2.6.2. Belanghebbende heeft recht op vergoeding van het griffierecht in beide instanties en op vergoeding van proceskosten op de voet van artikel 8:75 van de Awb. Met inachtneming van het Besluit proceskosten bestuursrecht wordt de vergoeding als volgt vastgesteld:

- wegens verleende rechtsbijstand op [(2 punten voor het beroepschrift in beroep en hoger beroep + 0,5 punt voor de conclusie van repliek voor de rechtbank + 1 voor het verschijnen ter zitting in hoger beroep + 0,5 voor de nadere zitting in hoger beroep op 27 september 2006) x € 322 =] € 1.288; de wegingsfactor voor het gewicht van de zaak heeft het Hof hierbij op 1 gesteld.

- voor reiskosten op (2 x € 14,50 =) € 29.

Overige kosten zijn niet gesteld of gebleken.

3. Beslissing

Het Hof

- vernietigt de uitspraak van de rechtbank;

- verklaart het bij de rechtbank ingestelde beroep gegrond;

- vernietigt de uitspraak van de inspecteur;

- vermindert de aanslag tot een naar een belastbaar inkomen uit werk en woning van € 13.707;

- veroordeelt de inspecteur in de proceskosten van belanghebbende tot een bedrag van (€ 1.288 + € 29 =) € 1.317;

- wijst de Staat aan als de rechtspersoon die deze kosten aan belanghebbende moet vergoeden; en

- gelast dat de Staat aan belanghebbende vergoedt het door deze voor de behandeling van het beroep en het hoger beroep betaalde griffierecht van in totaal (€ 37 + € 103 =) € 140.

Aldus vastgesteld door mrs.

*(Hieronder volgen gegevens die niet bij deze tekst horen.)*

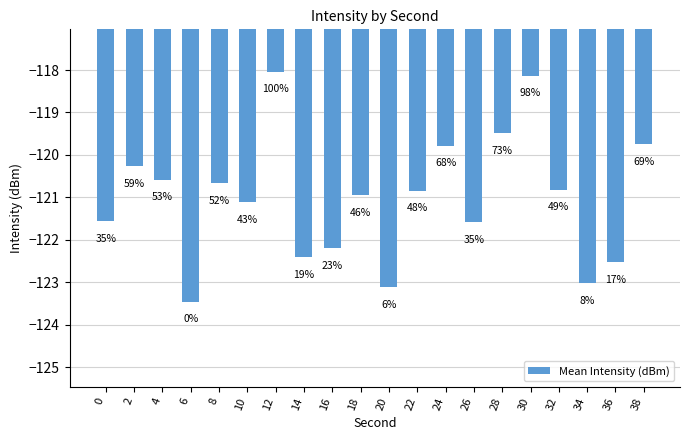

How many bars are there in total?

20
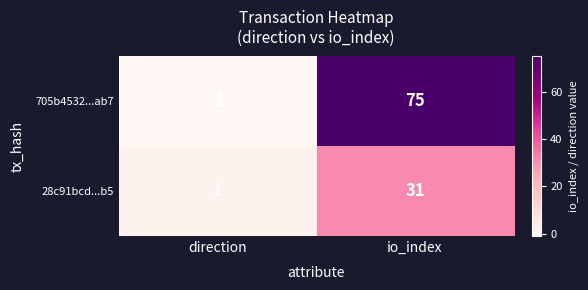

List the labels in order of 28c91bcd...b5 value, smallest first.

direction, io_index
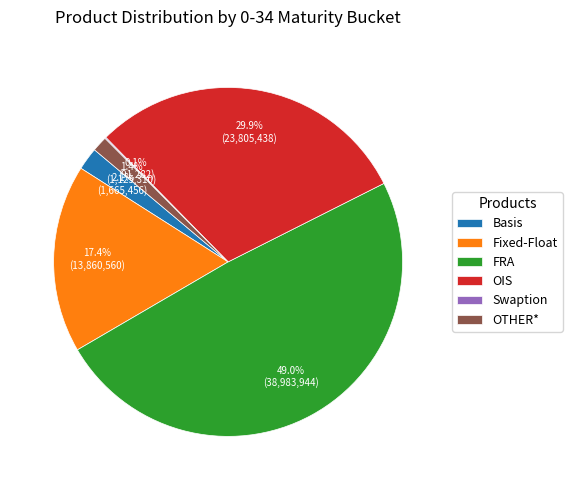

Is OIS the majority of the pie?

No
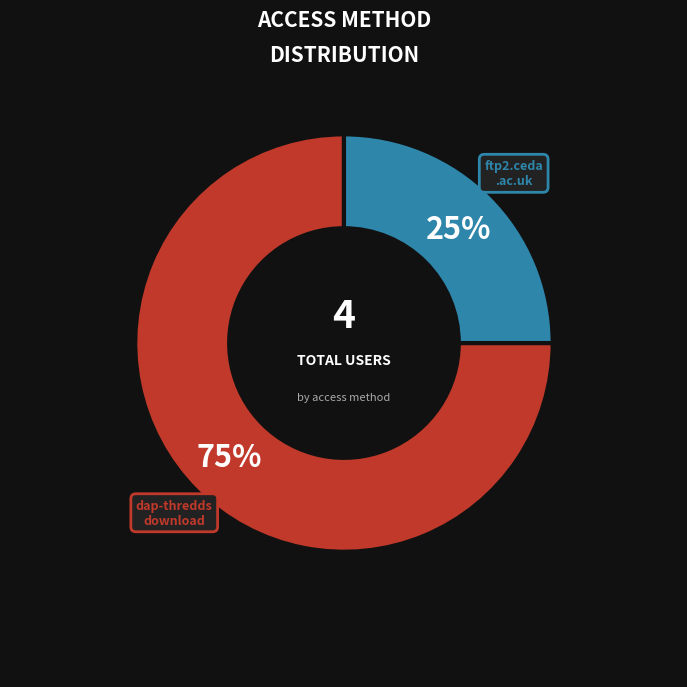

How many segments does this pie chart have?

2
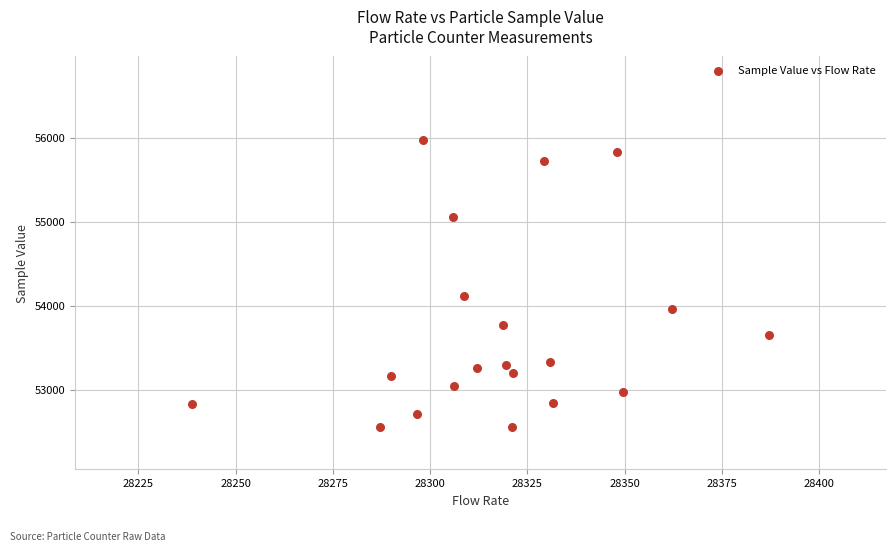

What Y value in the scatter plot is closest to 54263?

54118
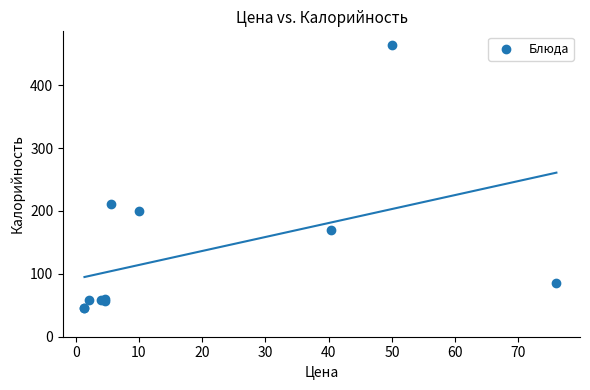

What Y value in the scatter plot is closest to 255?

210.9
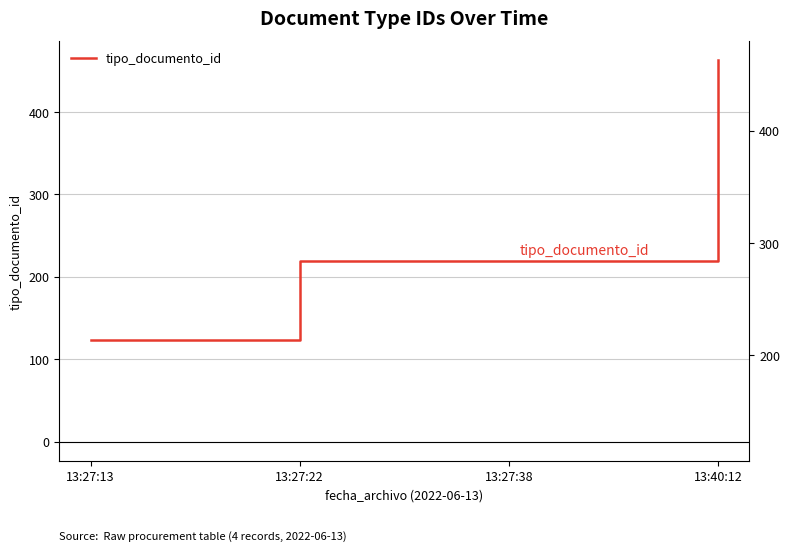

What value does the data have at 13:27:22, to the nearest 5?

220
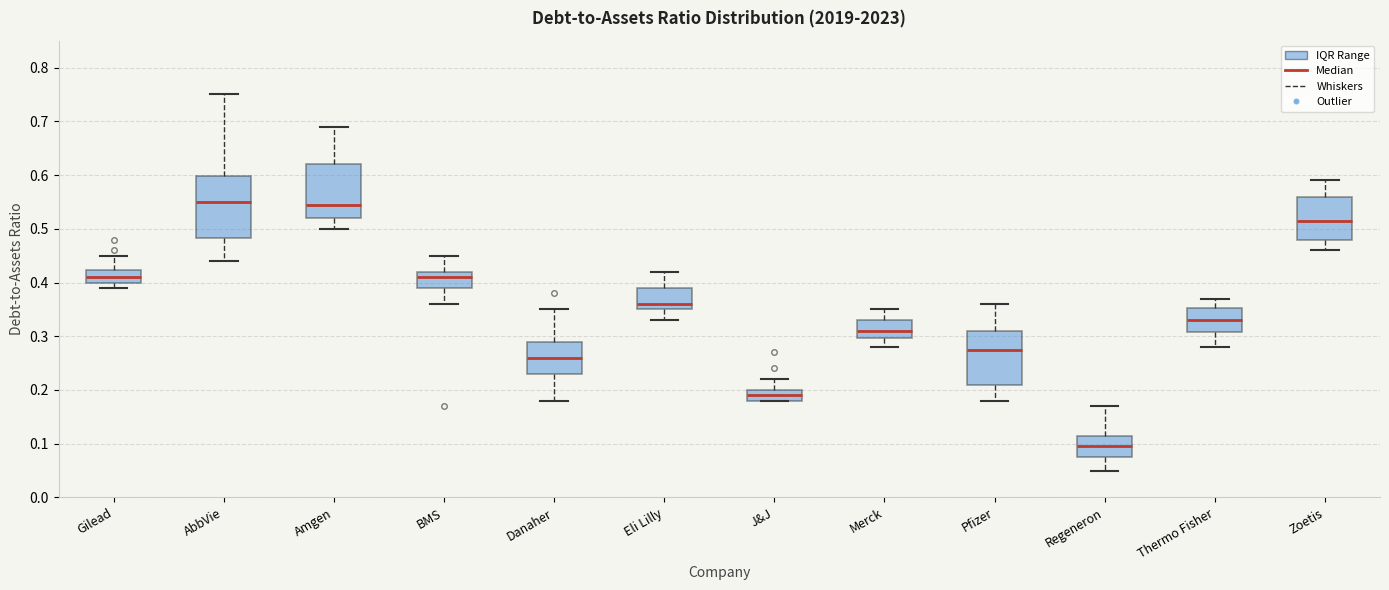

Reading left to right, transcribe this box plot: for each box, give where its median line is, the range the box spans, and where its two whiskers end, as read against the y-axis. The values are not printed on the chart, so give them approximately, as read against the axis.

Gilead: median 0.41, box 0.40 to 0.42, whiskers 0.39 to 0.45
AbbVie: median 0.55, box 0.48 to 0.60, whiskers 0.44 to 0.75
Amgen: median 0.55, box 0.52 to 0.62, whiskers 0.50 to 0.69
BMS: median 0.41, box 0.39 to 0.42, whiskers 0.36 to 0.45
Danaher: median 0.26, box 0.23 to 0.29, whiskers 0.18 to 0.35
Eli Lilly: median 0.36, box 0.35 to 0.39, whiskers 0.33 to 0.42
J&J: median 0.19, box 0.18 to 0.20, whiskers 0.18 to 0.22
Merck: median 0.31, box 0.30 to 0.33, whiskers 0.28 to 0.35
Pfizer: median 0.28, box 0.21 to 0.31, whiskers 0.18 to 0.36
Regeneron: median 0.10, box 0.08 to 0.12, whiskers 0.05 to 0.17
Thermo Fisher: median 0.33, box 0.31 to 0.35, whiskers 0.28 to 0.37
Zoetis: median 0.52, box 0.48 to 0.56, whiskers 0.46 to 0.59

J.P.A. Boersma, voorzitter, J. den Boer en P.F. Goes, leden van de belastingkamer, in tegenwoordigheid van mr. B. van Schaik als griffier. De beslissing is op 14 november 2006 in het openbaar uitgesproken.

Tegen deze uitspraak kan binnen zes weken na de verzenddatum beroep in cassatie worden ingesteld bij de Hoge Raad der Nederlanden (belastingkamer), Postbus 20303, 2500 EH Den Haag. Daarbij moet het volgende in acht worden genomen:

1 - bij het beroepschrift wordt een afschrift van deze uitspraak overgelegd.

2 - het beroepschrift moet ondertekend zijn en ten minste het volgende vermelden:

a. de naam en het adres van de indiener;

b. een dagtekening;

c. een omschrijving van de uitspraak waartegen het beroep in cassatie is gericht;

d. de gronden van het beroep in cassatie.

Voor het instellen van beroep in cassatie is griffierecht verschuldigd. Na het instellen van beroep in cassatie ontvangt de indiener een nota griffierecht van de griffier van de Hoge Raad.

In het cassatieberoepschrift kan de Hoge Raad verzocht worden om de wederpartij te veroordelen in de proceskosten.